This I Believe

Nancy - Sun City West, Arizona
Entered on September 19, 2006

Because my parents are 81, we built a half-house onto their home in a retirement community in west Phoenix, and I moved in to be there, just in case. I am barely old enough to be a legal resident, and my work colleagues wonder how it is, living in a city of golf carts and yard sales over-flowing with arts and crafts.

I tell them it is a place where we say “Good morning,” and mean it. This simple act, repeated daily over and over in the year that I’ve lived there, has become a ritual of hope, an antidote to the intolerance, the rush to judgment, and the craving for decisive action — any action — that seems pervasive in Arizona’s public sphere. Here in the desert, my neighborhood is crowded with walkers at 5 a.m. year-round but because our streets are a tangle of intersecting circles, we come upon each other suddenly as we turn a bend in the road. When we see a compadre, we call out our appreciation of the new morning, each echoing our delight in sharing this perfect today. Age does that. “Good morning” gains significance.

I believe that “Good morning” can become a communal prayer of gratitude, a responsive calling out across the neighborhood congregation, witness to the whole miracle that we are here at all. In my neighborhood, we all know we are close to death.
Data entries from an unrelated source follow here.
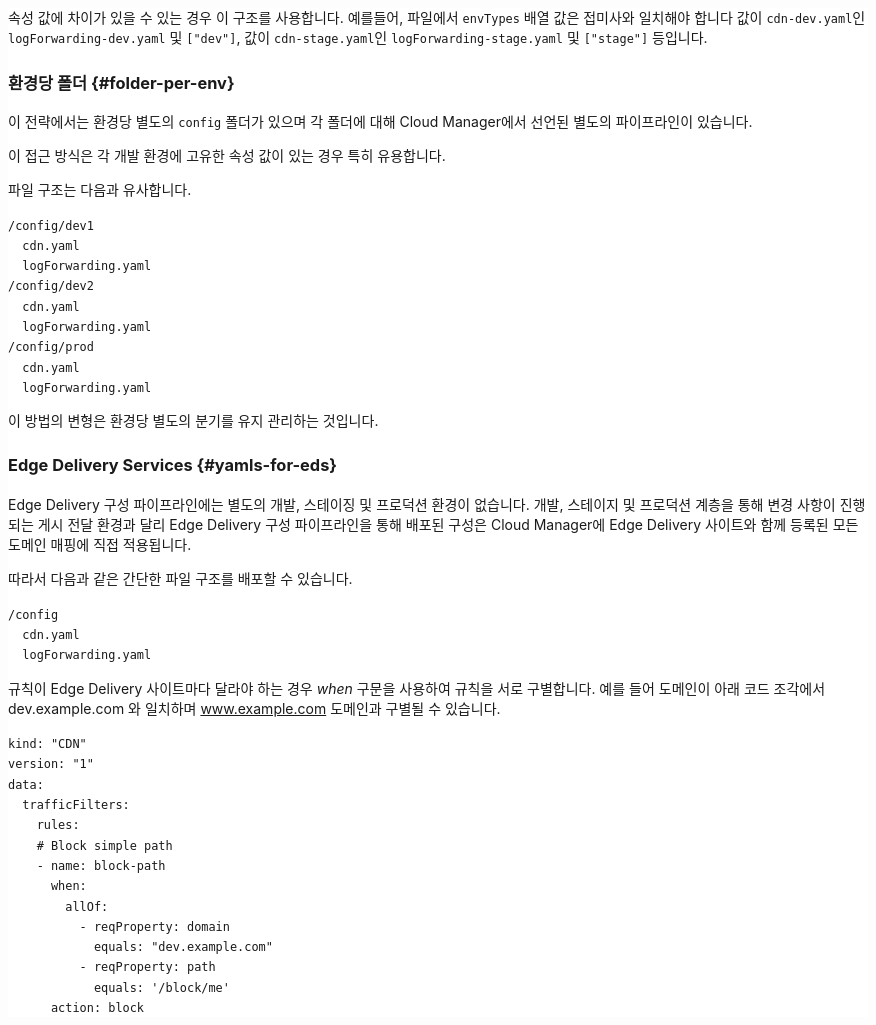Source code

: 속성 값에 차이가 있을 수 있는 경우 이 구조를 사용합니다. 예를들어, 파일에서 `envTypes` 배열 값은 접미사와 일치해야 합니다
값이 `cdn-dev.yaml`인 `logForwarding-dev.yaml` 및 `["dev"]`, 값이 `cdn-stage.yaml`인 `logForwarding-stage.yaml` 및 `["stage"]` 등입니다.

### 환경당 폴더 {#folder-per-env}

이 전략에서는 환경당 별도의 `config` 폴더가 있으며 각 폴더에 대해 Cloud Manager에서 선언된 별도의 파이프라인이 있습니다.

이 접근 방식은 각 개발 환경에 고유한 속성 값이 있는 경우 특히 유용합니다.

파일 구조는 다음과 유사합니다.

```text
/config/dev1
  cdn.yaml
  logForwarding.yaml
/config/dev2
  cdn.yaml
  logForwarding.yaml
/config/prod  
  cdn.yaml
  logForwarding.yaml
```

이 방법의 변형은 환경당 별도의 분기를 유지 관리하는 것입니다.

### Edge Delivery Services {#yamls-for-eds}

Edge Delivery 구성 파이프라인에는 별도의 개발, 스테이징 및 프로덕션 환경이 없습니다. 개발, 스테이지 및 프로덕션 계층을 통해 변경 사항이 진행되는 게시 전달 환경과 달리 Edge Delivery 구성 파이프라인을 통해 배포된 구성은 Cloud Manager에 Edge Delivery 사이트와 함께 등록된 모든 도메인 매핑에 직접 적용됩니다.

따라서 다음과 같은 간단한 파일 구조를 배포할 수 있습니다.

```text
/config
  cdn.yaml
  logForwarding.yaml
```

규칙이 Edge Delivery 사이트마다 달라야 하는 경우 *when* 구문을 사용하여 규칙을 서로 구별합니다. 예를 들어 도메인이 아래 코드 조각에서 dev.example.com 와 일치하며 www.example.com 도메인과 구별될 수 있습니다.

```
kind: "CDN"
version: "1"
data:
  trafficFilters:
    rules:
    # Block simple path
    - name: block-path
      when:
        allOf:
          - reqProperty: domain
            equals: "dev.example.com"
          - reqProperty: path
            equals: '/block/me'
      action: block
```
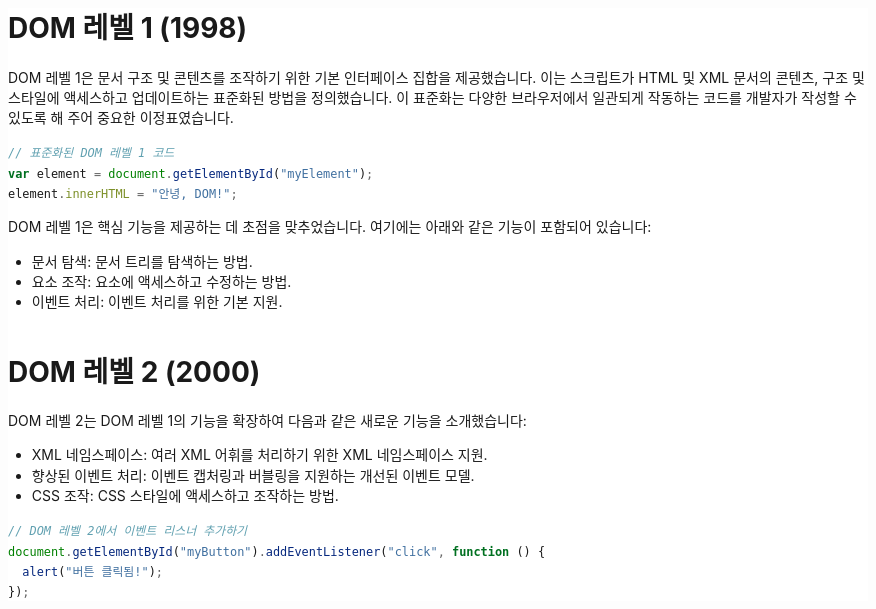   <script>
  (adsbygoogle = window.adsbygoogle || []).push({});
  </script>

# DOM 레벨 1 (1998)

DOM 레벨 1은 문서 구조 및 콘텐츠를 조작하기 위한 기본 인터페이스 집합을 제공했습니다. 이는 스크립트가 HTML 및 XML 문서의 콘텐츠, 구조 및 스타일에 액세스하고 업데이트하는 표준화된 방법을 정의했습니다. 이 표준화는 다양한 브라우저에서 일관되게 작동하는 코드를 개발자가 작성할 수 있도록 해 주어 중요한 이정표였습니다.

```js
// 표준화된 DOM 레벨 1 코드
var element = document.getElementById("myElement");
element.innerHTML = "안녕, DOM!";
```

DOM 레벨 1은 핵심 기능을 제공하는 데 초점을 맞추었습니다. 여기에는 아래와 같은 기능이 포함되어 있습니다:



<ins class="adsbygoogle"
  style="display:block"
  data-ad-client="ca-pub-4877378276818686"
  data-ad-slot="9743150776"
  data-ad-format="auto"
  data-full-width-responsive="true"></ins>

  <script>
  (adsbygoogle = window.adsbygoogle || []).push({});
  </script>

- 문서 탐색: 문서 트리를 탐색하는 방법.
- 요소 조작: 요소에 액세스하고 수정하는 방법.
- 이벤트 처리: 이벤트 처리를 위한 기본 지원.

# DOM 레벨 2 (2000)

DOM 레벨 2는 DOM 레벨 1의 기능을 확장하여 다음과 같은 새로운 기능을 소개했습니다:

- XML 네임스페이스: 여러 XML 어휘를 처리하기 위한 XML 네임스페이스 지원.
- 향상된 이벤트 처리: 이벤트 캡처링과 버블링을 지원하는 개선된 이벤트 모델.
- CSS 조작: CSS 스타일에 액세스하고 조작하는 방법.



<ins class="adsbygoogle"
  style="display:block"
  data-ad-client="ca-pub-4877378276818686"
  data-ad-slot="9743150776"
  data-ad-format="auto"
  data-full-width-responsive="true"></ins>

  <script>
  (adsbygoogle = window.adsbygoogle || []).push({});
  </script>

```js
// DOM 레벨 2에서 이벤트 리스너 추가하기
document.getElementById("myButton").addEventListener("click", function () {
  alert("버튼 클릭됨!");
});
```
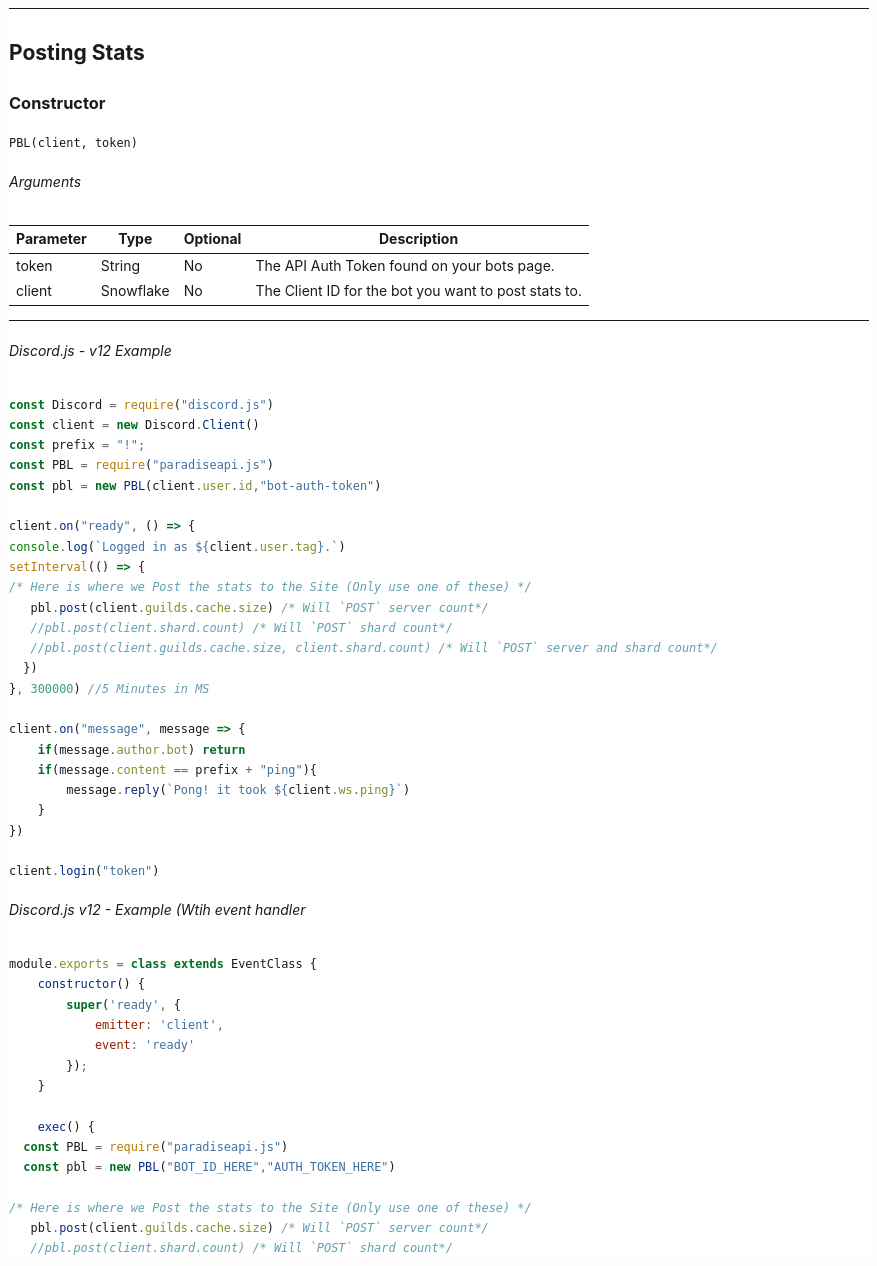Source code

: 
---


## Posting Stats

<Route method="POST" path="/api/v1/bot/:botid" auth /> 

### Constructor

```
PBL(client, token)
```

###### Arguments
Parameter | Type | Optional | Description
|--------------|----------|--------------|--------------|
token | String | No | The API Auth Token found on your bots page.
client | Snowflake | No | The Client ID for the bot you want to post stats to.

--- 

###### Discord.js - v12 Example
```js
const Discord = require("discord.js")
const client = new Discord.Client()
const prefix = "!";
const PBL = require("paradiseapi.js")
const pbl = new PBL(client.user.id,"bot-auth-token")

client.on("ready", () => {
console.log(`Logged in as ${client.user.tag}.`)
setInterval(() => {
/* Here is where we Post the stats to the Site (Only use one of these) */
   pbl.post(client.guilds.cache.size) /* Will `POST` server count*/
   //pbl.post(client.shard.count) /* Will `POST` shard count*/
   //pbl.post(client.guilds.cache.size, client.shard.count) /* Will `POST` server and shard count*/
  })
}, 300000) //5 Minutes in MS

client.on("message", message => {
    if(message.author.bot) return
    if(message.content == prefix + "ping"){
        message.reply(`Pong! it took ${client.ws.ping}`)
    }
})

client.login("token")

```

###### Discord.js v12 - Example (Wtih event handler
```jsx
module.exports = class extends EventClass {
    constructor() {
        super('ready', {
            emitter: 'client',
            event: 'ready'
        });
    }

    exec() {
  const PBL = require("paradiseapi.js")
  const pbl = new PBL("BOT_ID_HERE","AUTH_TOKEN_HERE")
  
/* Here is where we Post the stats to the Site (Only use one of these) */
   pbl.post(client.guilds.cache.size) /* Will `POST` server count*/
   //pbl.post(client.shard.count) /* Will `POST` shard count*/
```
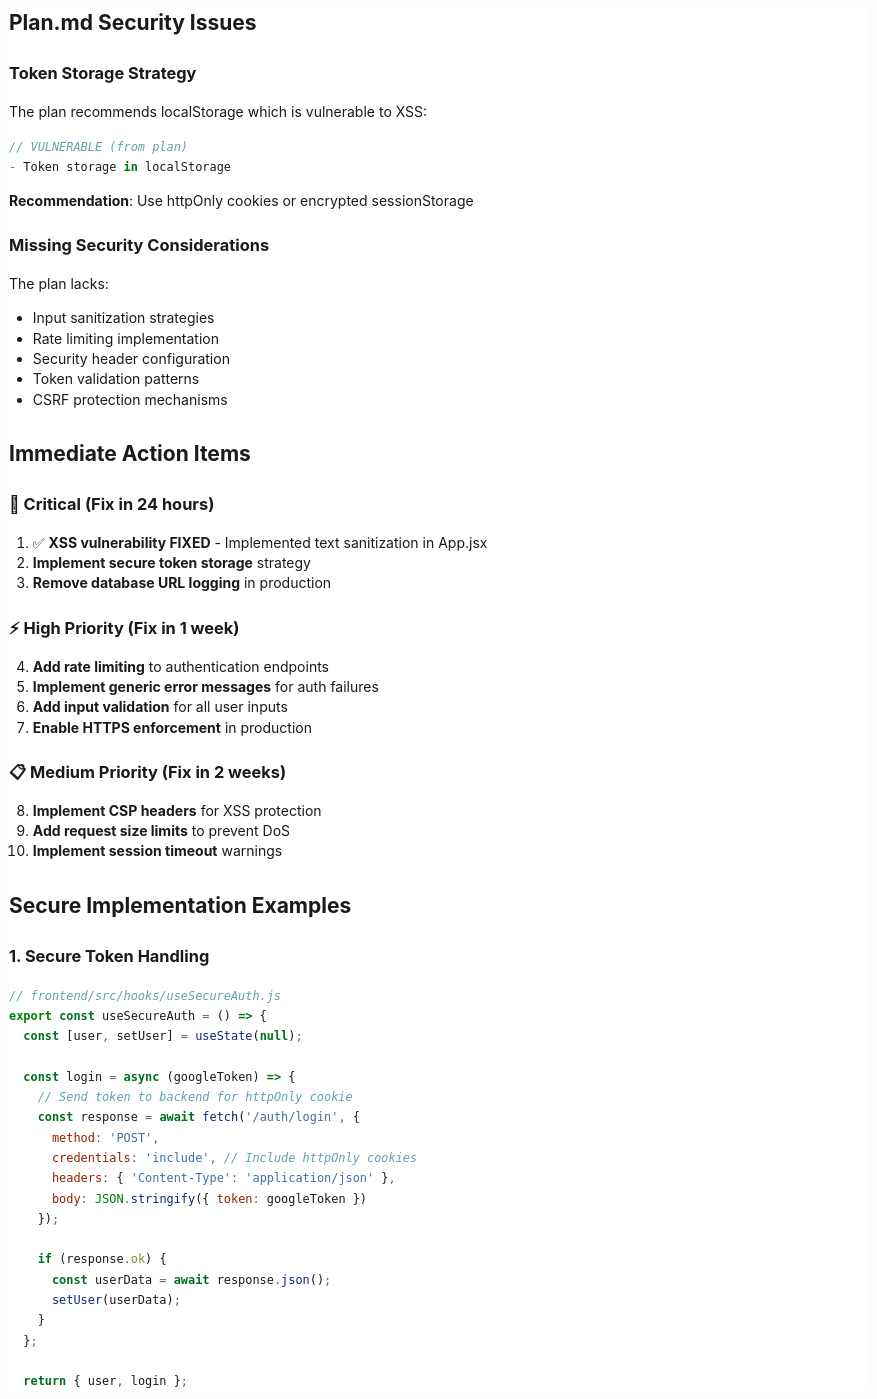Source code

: ## Plan.md Security Issues

### Token Storage Strategy
The plan recommends localStorage which is vulnerable to XSS:
```javascript
// VULNERABLE (from plan)
- Token storage in localStorage
```

**Recommendation**: Use httpOnly cookies or encrypted sessionStorage

### Missing Security Considerations
The plan lacks:
- Input sanitization strategies
- Rate limiting implementation  
- Security header configuration
- Token validation patterns
- CSRF protection mechanisms

## Immediate Action Items

### 🚨 Critical (Fix in 24 hours)
1. ✅ **XSS vulnerability FIXED** - Implemented text sanitization in App.jsx
2. **Implement secure token storage** strategy
3. **Remove database URL logging** in production

### ⚡ High Priority (Fix in 1 week)
4. **Add rate limiting** to authentication endpoints
5. **Implement generic error messages** for auth failures
6. **Add input validation** for all user inputs
7. **Enable HTTPS enforcement** in production

### 📋 Medium Priority (Fix in 2 weeks)
8. **Implement CSP headers** for XSS protection
9. **Add request size limits** to prevent DoS
10. **Implement session timeout** warnings

## Secure Implementation Examples

### 1. Secure Token Handling
```javascript
// frontend/src/hooks/useSecureAuth.js
export const useSecureAuth = () => {
  const [user, setUser] = useState(null);
  
  const login = async (googleToken) => {
    // Send token to backend for httpOnly cookie
    const response = await fetch('/auth/login', {
      method: 'POST',
      credentials: 'include', // Include httpOnly cookies
      headers: { 'Content-Type': 'application/json' },
      body: JSON.stringify({ token: googleToken })
    });
    
    if (response.ok) {
      const userData = await response.json();
      setUser(userData);
    }
  };
  
  return { user, login };
```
I learned it 8 years ago when I was diagnosed with cancer. After treatment, I took a hairpin turn, leaving my Silicon Valley career to return to school. These days, I am part of a research team at the Arizona Cancer Center. But a year ago when I moved in, I had forgotten my cancer-inspired resolutions and I was taking it all for granted.

Then last spring, I visited Thailand. In the LA airport, a friend taught me that in Thailand, the greeting is “Sawasdee Ka,” which she translated as, “The divine in me recognizes and honors the divine in you.” She taught me to accompany this melodious quartet of notes with a slight bow, hands together, ending heart-high. Sherry suggested I practice but because I was embarrassed to be bowing in LAX, I did it all hastily, like the way I call out, “Hey-how-are-you?” as I pass someone at work. I caught myself in a waiting-area window reflection, and saw myself bowing the way a horse throws his head. But once we arrived, I caught on and as I bowed, I began thinking, “The divine in me says ‘Good Morning’ to the divine in you. Here we are, in this together. What a hoot, huh? Can I help?”

Maybe I am the only one who believes that saying “Good Morning” can rekindle one’s sense of responsibility to practice husbandry toward the neighborhood, toward the civic community, toward each other. But I invite others to try. We need to start somewhere, and we might as well start with the sunrise.